**TEXT**
■ ■ ■ ■ ■

Real Estate Investment - When is the Bottom Really the Bottom?


The real estate market continues to spiral downward on its way to bottom. Every day, the press continues to report more and more bad news. Foreclosure rates are up and home sales are down over last year. "Short sale" has become an all-to-familiar phrase in the industry. The question that is being asked is, "When will the value of real estate stabilize?" Can anyone accurately predict when the market will actually will reach bottom?

The press and most others are not asking the right questions. The real estate market should not be considered as one giant ocean without tributaries, but rather as streams and rivers representing local markets that flow together to form that larger body known as the real estate market.

In some small towns, the local market can be made up of an entire town. It doesn't matter whether the house is located on "A" Avenue or clear cross town on "P" Street. Relative value would not be affected by location. In larger towns or small cities, neighborhoods would govern "locational" values. While in larger cities, two perpendicular streets may each have different value.

The type of real estate investment also reflects what market a property is in. A single family house, an office building or a mall are all different markets even if they are in the same town or neighborhood. Each property's value will depend on these factors. Is there any wonder why it is so hard to predict when the nation will hit "bottom"?

■ ■ ■ ■ ■

**DATA EXTRACT**

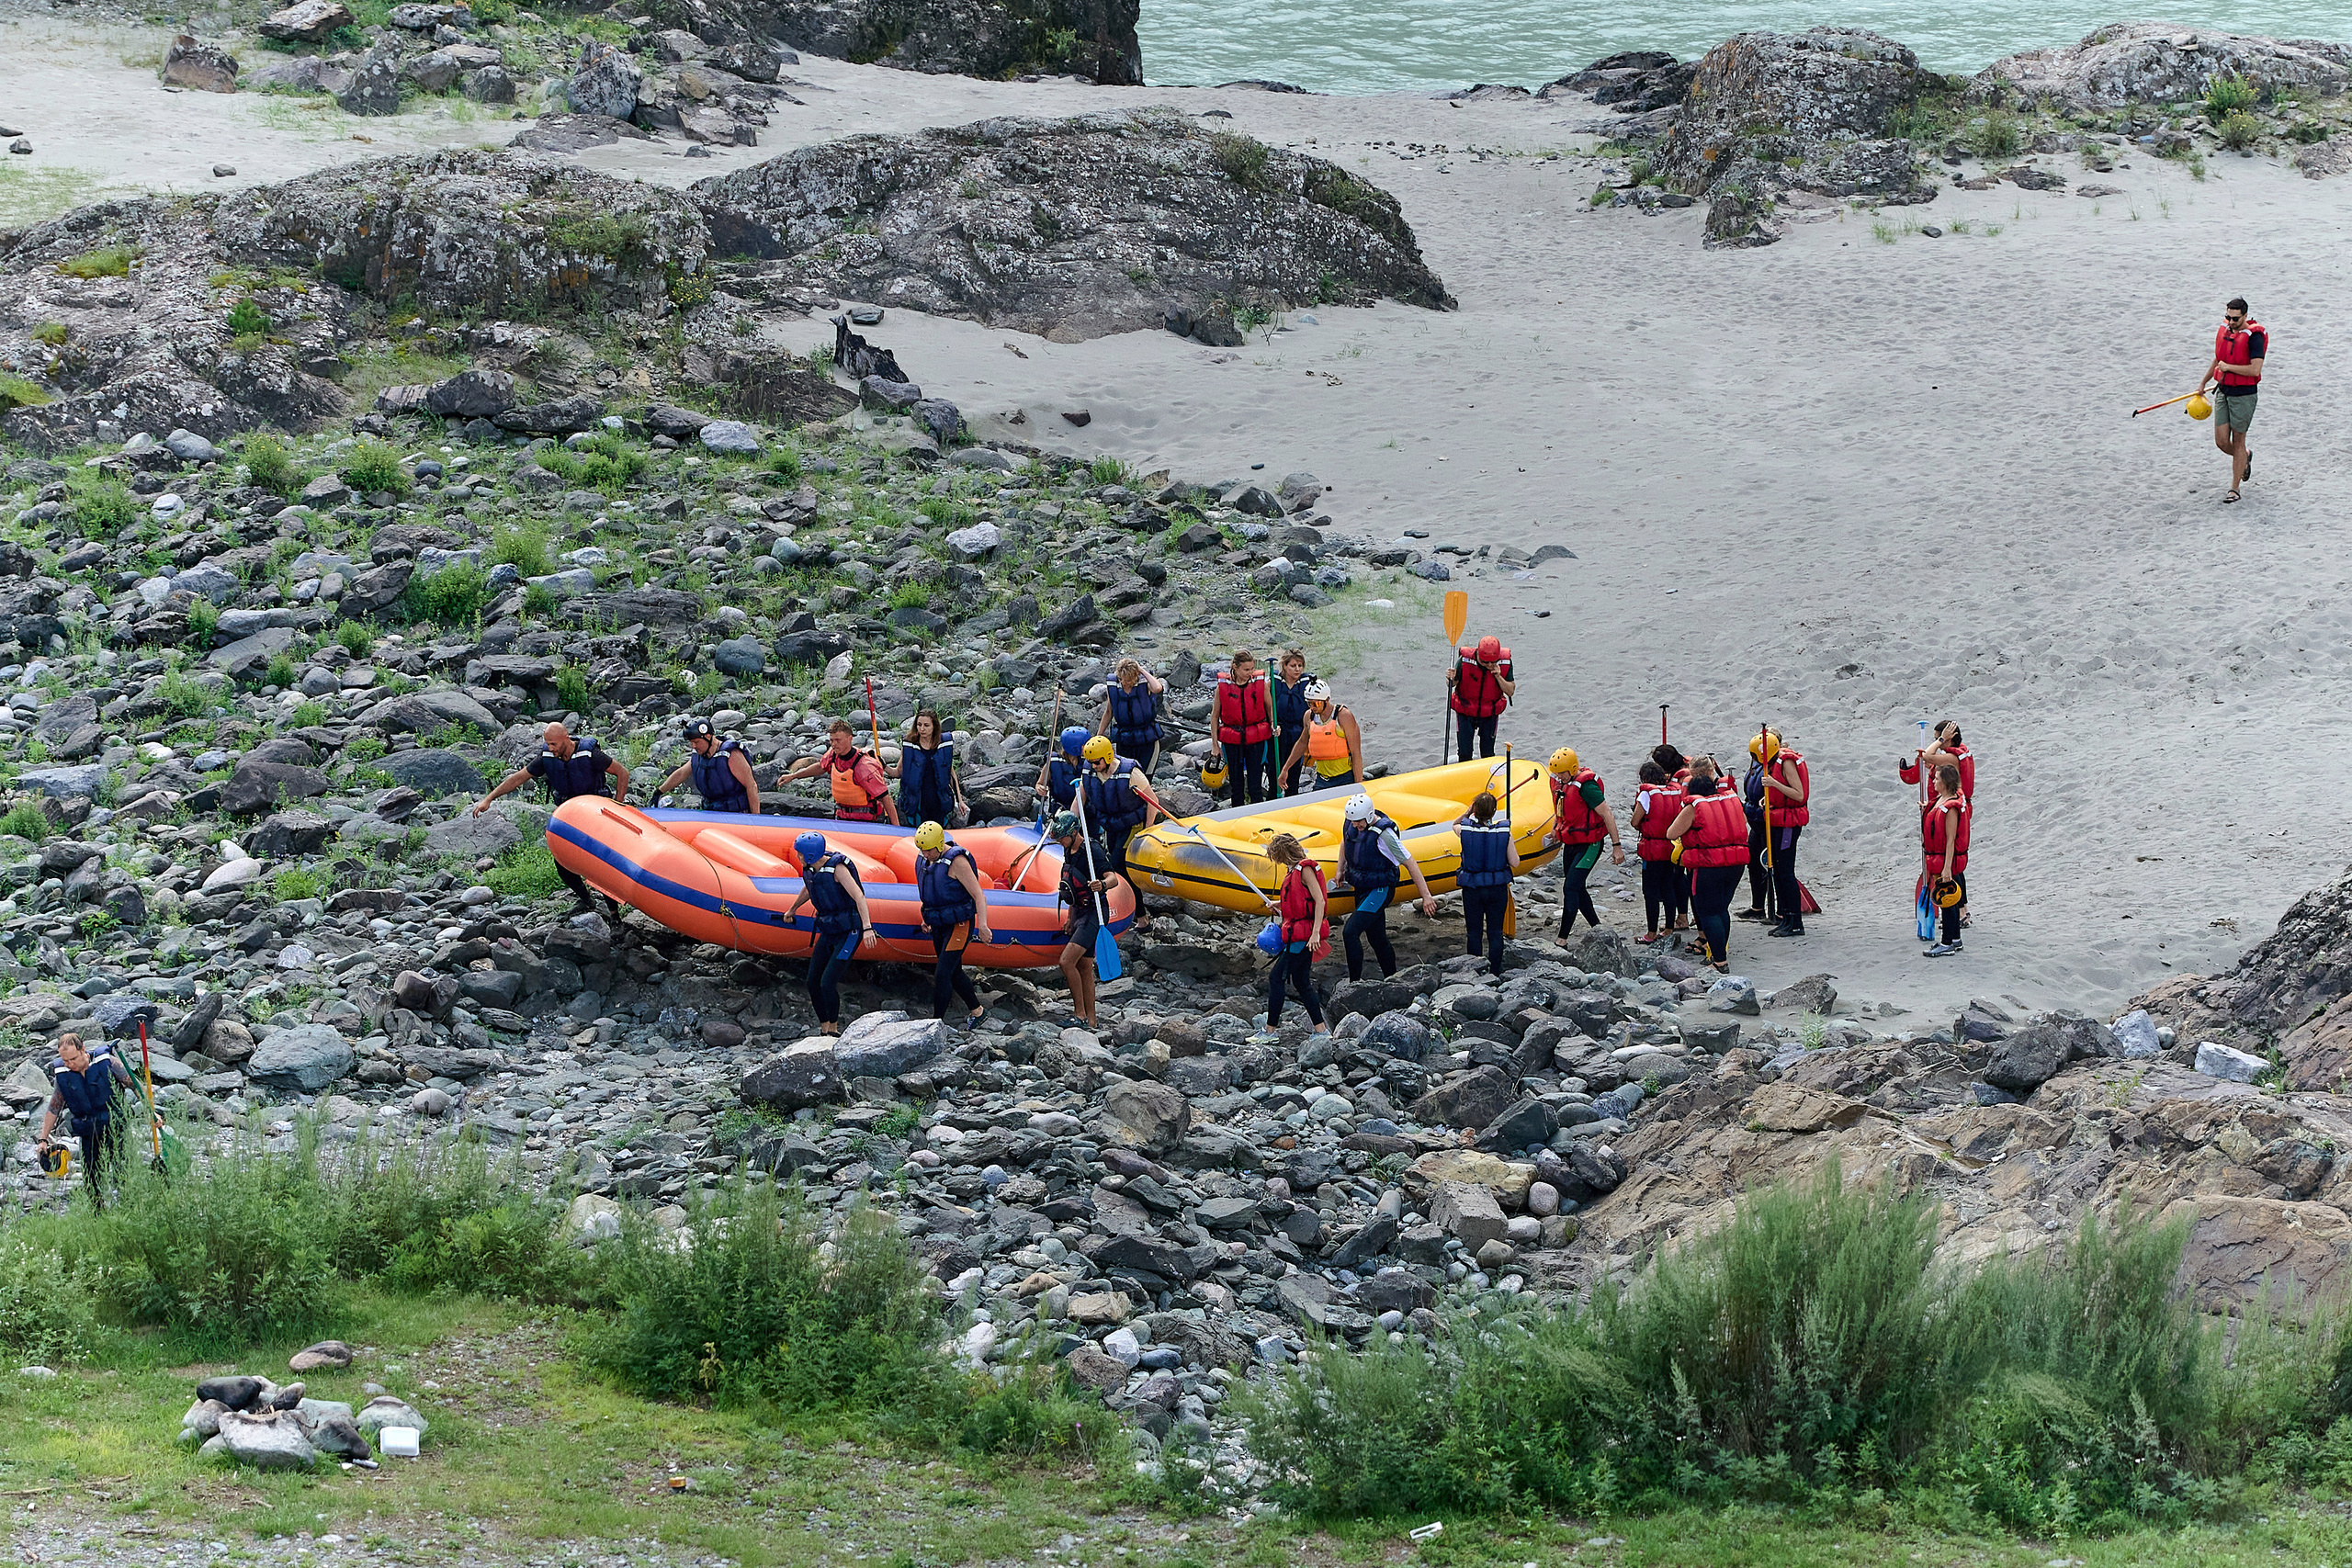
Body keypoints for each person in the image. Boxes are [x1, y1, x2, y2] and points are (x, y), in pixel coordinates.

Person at [474, 722, 630, 912]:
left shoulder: (590, 754)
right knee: (562, 865)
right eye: (548, 744)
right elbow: (517, 779)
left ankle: (614, 915)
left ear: (566, 738)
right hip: (570, 816)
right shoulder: (547, 757)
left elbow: (622, 772)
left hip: (596, 815)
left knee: (600, 867)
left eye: (554, 744)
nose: (551, 748)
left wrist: (618, 804)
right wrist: (489, 798)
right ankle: (586, 899)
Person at [1336, 792, 1437, 982]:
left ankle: (1354, 983)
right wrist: (1339, 869)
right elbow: (1345, 841)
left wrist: (1426, 896)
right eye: (1353, 823)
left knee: (1350, 932)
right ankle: (1392, 977)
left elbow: (1410, 862)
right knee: (1377, 938)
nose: (1356, 827)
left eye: (1359, 823)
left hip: (1380, 889)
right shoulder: (1353, 824)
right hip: (1362, 885)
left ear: (1368, 816)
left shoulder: (1385, 835)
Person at [783, 831, 872, 1035]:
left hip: (850, 931)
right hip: (829, 930)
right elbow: (809, 888)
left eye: (800, 854)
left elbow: (859, 896)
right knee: (812, 981)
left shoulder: (837, 869)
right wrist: (793, 909)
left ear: (811, 856)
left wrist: (867, 928)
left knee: (827, 982)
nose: (798, 857)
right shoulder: (812, 870)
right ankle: (824, 1028)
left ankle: (833, 1029)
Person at [1666, 760, 1749, 974]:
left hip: (1709, 865)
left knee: (1707, 911)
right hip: (1736, 862)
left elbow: (1671, 834)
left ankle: (1719, 961)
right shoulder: (1730, 800)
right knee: (1721, 909)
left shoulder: (1695, 806)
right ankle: (1720, 954)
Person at [37, 1032, 136, 1209]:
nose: (70, 1064)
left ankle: (128, 1210)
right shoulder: (64, 1074)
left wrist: (153, 1113)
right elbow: (54, 1107)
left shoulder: (108, 1062)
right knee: (91, 1177)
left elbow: (136, 1085)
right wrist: (43, 1139)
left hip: (115, 1125)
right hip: (88, 1130)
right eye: (65, 1060)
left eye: (73, 1059)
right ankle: (98, 1215)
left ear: (83, 1049)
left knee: (123, 1172)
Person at [913, 820, 990, 1027]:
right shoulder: (924, 861)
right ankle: (978, 1011)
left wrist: (982, 925)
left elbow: (978, 895)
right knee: (954, 971)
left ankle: (936, 1022)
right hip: (939, 923)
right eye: (922, 851)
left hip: (960, 923)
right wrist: (925, 918)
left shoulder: (957, 862)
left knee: (942, 973)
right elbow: (929, 894)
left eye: (928, 851)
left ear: (939, 845)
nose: (925, 855)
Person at [1900, 720, 1975, 926]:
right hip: (1953, 807)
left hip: (1955, 813)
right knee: (1953, 863)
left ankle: (1960, 912)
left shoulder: (1952, 756)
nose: (1936, 742)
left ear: (1949, 737)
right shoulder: (1952, 756)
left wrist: (1939, 742)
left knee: (1951, 863)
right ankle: (1963, 910)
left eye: (1938, 738)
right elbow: (1929, 760)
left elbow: (1926, 755)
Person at [1547, 747, 1625, 942]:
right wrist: (1556, 828)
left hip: (1590, 844)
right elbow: (1562, 811)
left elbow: (1607, 814)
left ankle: (1562, 938)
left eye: (1562, 773)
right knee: (1577, 887)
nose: (1559, 777)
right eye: (1557, 774)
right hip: (1572, 843)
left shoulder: (1587, 787)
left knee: (1570, 888)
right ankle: (1598, 928)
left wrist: (1617, 846)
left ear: (1573, 768)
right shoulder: (1561, 784)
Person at [1080, 736, 1162, 906]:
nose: (1093, 767)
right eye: (1091, 763)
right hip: (1111, 825)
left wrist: (1148, 831)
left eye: (1097, 763)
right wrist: (1073, 819)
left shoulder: (1131, 773)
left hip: (1132, 825)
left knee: (1118, 866)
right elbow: (1080, 797)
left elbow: (1153, 801)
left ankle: (1139, 915)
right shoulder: (1090, 770)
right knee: (1115, 865)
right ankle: (1125, 907)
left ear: (1108, 757)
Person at [2198, 297, 2265, 504]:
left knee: (2238, 440)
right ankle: (2244, 456)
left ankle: (2234, 488)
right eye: (2228, 317)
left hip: (2244, 395)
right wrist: (2203, 383)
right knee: (2221, 441)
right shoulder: (2227, 332)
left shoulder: (2255, 338)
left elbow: (2255, 369)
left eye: (2235, 319)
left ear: (2245, 316)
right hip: (2223, 391)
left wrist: (2229, 368)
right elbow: (2219, 358)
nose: (2231, 322)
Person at [1261, 832, 1329, 1037]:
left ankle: (1270, 1031)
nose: (1278, 861)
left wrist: (1315, 933)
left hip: (1304, 936)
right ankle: (1321, 1030)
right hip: (1297, 934)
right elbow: (1300, 898)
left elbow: (1320, 901)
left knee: (1276, 978)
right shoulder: (1293, 871)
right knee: (1301, 982)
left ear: (1284, 853)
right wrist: (1279, 904)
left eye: (1278, 856)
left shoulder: (1305, 869)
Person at [1050, 809, 1113, 1028]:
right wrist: (1069, 917)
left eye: (1062, 838)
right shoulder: (1069, 849)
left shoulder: (1092, 850)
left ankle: (1080, 1015)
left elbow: (1112, 877)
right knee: (1085, 966)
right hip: (1079, 913)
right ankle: (1092, 1020)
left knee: (1066, 961)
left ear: (1074, 832)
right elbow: (1070, 888)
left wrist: (1102, 885)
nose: (1060, 842)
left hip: (1095, 913)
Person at [779, 720, 899, 825]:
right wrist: (794, 776)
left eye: (838, 740)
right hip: (841, 816)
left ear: (850, 738)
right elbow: (821, 767)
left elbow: (885, 798)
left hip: (864, 821)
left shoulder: (863, 766)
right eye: (831, 740)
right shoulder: (833, 755)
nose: (834, 744)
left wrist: (896, 828)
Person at [1751, 729, 1809, 938]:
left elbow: (1799, 794)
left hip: (1788, 825)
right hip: (1778, 819)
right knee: (1775, 868)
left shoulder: (1786, 762)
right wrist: (1770, 800)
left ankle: (1795, 921)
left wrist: (1774, 784)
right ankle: (1785, 917)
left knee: (1785, 871)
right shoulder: (1774, 762)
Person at [1455, 790, 1521, 973]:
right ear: (1493, 812)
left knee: (1474, 933)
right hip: (1496, 888)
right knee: (1495, 932)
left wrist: (1468, 812)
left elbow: (1454, 824)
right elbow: (1515, 862)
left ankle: (1475, 970)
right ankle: (1496, 971)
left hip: (1472, 889)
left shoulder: (1465, 830)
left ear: (1475, 810)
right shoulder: (1504, 833)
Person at [1632, 761, 1688, 944]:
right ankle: (1669, 928)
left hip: (1653, 848)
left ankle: (1651, 933)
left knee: (1650, 891)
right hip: (1672, 846)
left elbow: (1634, 822)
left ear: (1645, 778)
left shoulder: (1647, 794)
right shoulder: (1675, 791)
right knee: (1668, 886)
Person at [1214, 649, 1276, 807]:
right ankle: (1238, 814)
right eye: (1246, 670)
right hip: (1232, 739)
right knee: (1236, 785)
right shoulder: (1222, 687)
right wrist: (1215, 745)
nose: (1250, 673)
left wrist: (1273, 725)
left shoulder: (1259, 684)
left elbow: (1270, 708)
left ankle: (1258, 814)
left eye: (1252, 669)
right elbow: (1214, 716)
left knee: (1255, 784)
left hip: (1256, 738)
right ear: (1235, 667)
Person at [660, 718, 759, 815]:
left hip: (736, 814)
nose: (693, 746)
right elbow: (681, 773)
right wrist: (659, 791)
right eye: (691, 742)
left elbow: (751, 785)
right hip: (711, 812)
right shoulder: (699, 756)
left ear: (708, 736)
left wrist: (756, 818)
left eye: (696, 742)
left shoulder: (731, 754)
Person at [1921, 765, 1970, 958]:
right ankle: (1955, 939)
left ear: (1945, 783)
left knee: (1947, 902)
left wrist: (1947, 868)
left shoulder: (1951, 809)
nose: (1933, 782)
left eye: (1937, 779)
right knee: (1950, 901)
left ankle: (1947, 942)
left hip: (1945, 861)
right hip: (1940, 859)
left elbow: (1950, 841)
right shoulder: (1943, 799)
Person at [1282, 680, 1365, 792]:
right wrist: (1286, 769)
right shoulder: (1309, 716)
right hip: (1322, 779)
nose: (1312, 707)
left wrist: (1358, 784)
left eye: (1316, 704)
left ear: (1327, 700)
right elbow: (1302, 743)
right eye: (1309, 703)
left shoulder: (1344, 716)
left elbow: (1356, 753)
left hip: (1345, 777)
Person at [895, 707, 966, 829]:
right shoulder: (910, 746)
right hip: (918, 802)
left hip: (938, 800)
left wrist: (960, 801)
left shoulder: (943, 746)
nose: (922, 729)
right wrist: (883, 766)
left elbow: (951, 775)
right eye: (919, 725)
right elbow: (897, 772)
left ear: (934, 726)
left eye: (926, 725)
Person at [1446, 635, 1514, 761]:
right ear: (1478, 655)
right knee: (1465, 753)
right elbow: (1452, 684)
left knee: (1488, 753)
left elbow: (1510, 691)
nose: (1489, 665)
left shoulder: (1505, 663)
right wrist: (1451, 677)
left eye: (1492, 662)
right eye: (1485, 662)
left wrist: (1498, 676)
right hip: (1465, 711)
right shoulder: (1464, 661)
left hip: (1489, 714)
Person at [1097, 659, 1167, 775]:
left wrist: (1142, 670)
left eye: (1129, 680)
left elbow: (1158, 688)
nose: (1125, 683)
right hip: (1125, 738)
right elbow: (1109, 712)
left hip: (1147, 738)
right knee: (1126, 775)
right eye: (1122, 680)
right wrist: (1099, 736)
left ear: (1136, 677)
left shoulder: (1145, 684)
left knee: (1145, 776)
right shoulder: (1114, 687)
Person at [1272, 649, 1312, 795]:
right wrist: (1272, 724)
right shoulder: (1274, 682)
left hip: (1298, 734)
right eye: (1293, 666)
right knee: (1274, 773)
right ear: (1284, 666)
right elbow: (1267, 706)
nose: (1298, 669)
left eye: (1300, 665)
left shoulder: (1307, 684)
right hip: (1278, 734)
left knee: (1293, 777)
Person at [1035, 725, 1091, 813]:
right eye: (1085, 745)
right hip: (1060, 808)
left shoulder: (1090, 762)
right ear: (1075, 748)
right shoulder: (1053, 762)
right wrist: (1040, 788)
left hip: (1085, 808)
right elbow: (1039, 784)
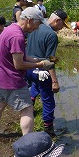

■ ■ ■ ■ ■

**WHAT THE TASK ASKS**
Please transcribe everything from "The press and" down to "real estate market." in the real estate article.

**SOLUTION FOR THIS TASK**
The press and most others are not asking the right questions. The real estate market should not be considered as one giant ocean without tributaries, but rather as streams and rivers representing local markets that flow together to form that larger body known as the real estate market.